▸ **TO DO**
From the data below, copy each line that includes the word "SMOOTH".

▸ **GIVEN DATA**
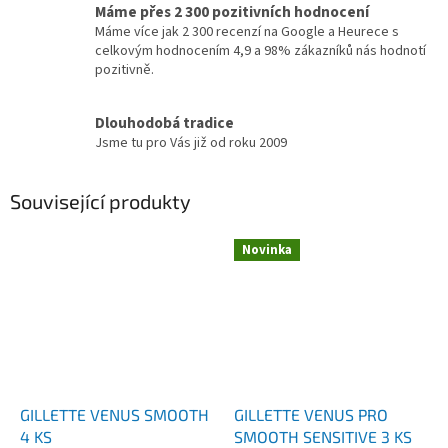
Máme přes 2 300 pozitivních hodnocení
Máme více jak 2 300 recenzí na Google a Heurece s
celkovým hodnocením 4,9 a 98% zákazníků nás hodnotí
pozitivně.
Dlouhodobá tradice
Jsme tu pro Vás již od roku 2009
Související produkty
Novinka
GILLETTE VENUS SMOOTH
GILLETTE VENUS PRO
4 KS
SMOOTH SENSITIVE 3 KS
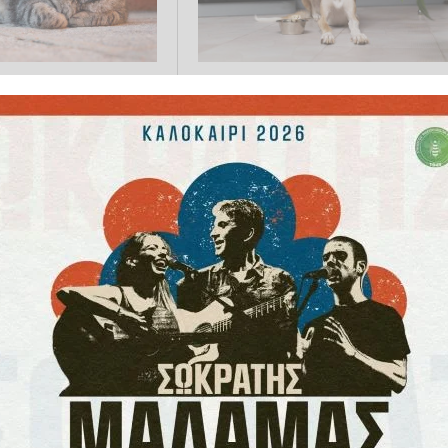
τρώει μια
Οι 5 πιο επικίνδυνες τροφές γι
τα και τι
τους σκύλους
ι
4.2026 15:59
PET WORLD
01.04.2026 15:10
ς ούτε τα τηγανητά:
Πάνω από 6.000 πρόσφυγες α
πιο επικίνδυνη
το Νότιο Σουδάν φεύγουν από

▸ **ANSWER TO THIS TASK**
GILLETTE VENUS SMOOTH
SMOOTH SENSITIVE 3 KS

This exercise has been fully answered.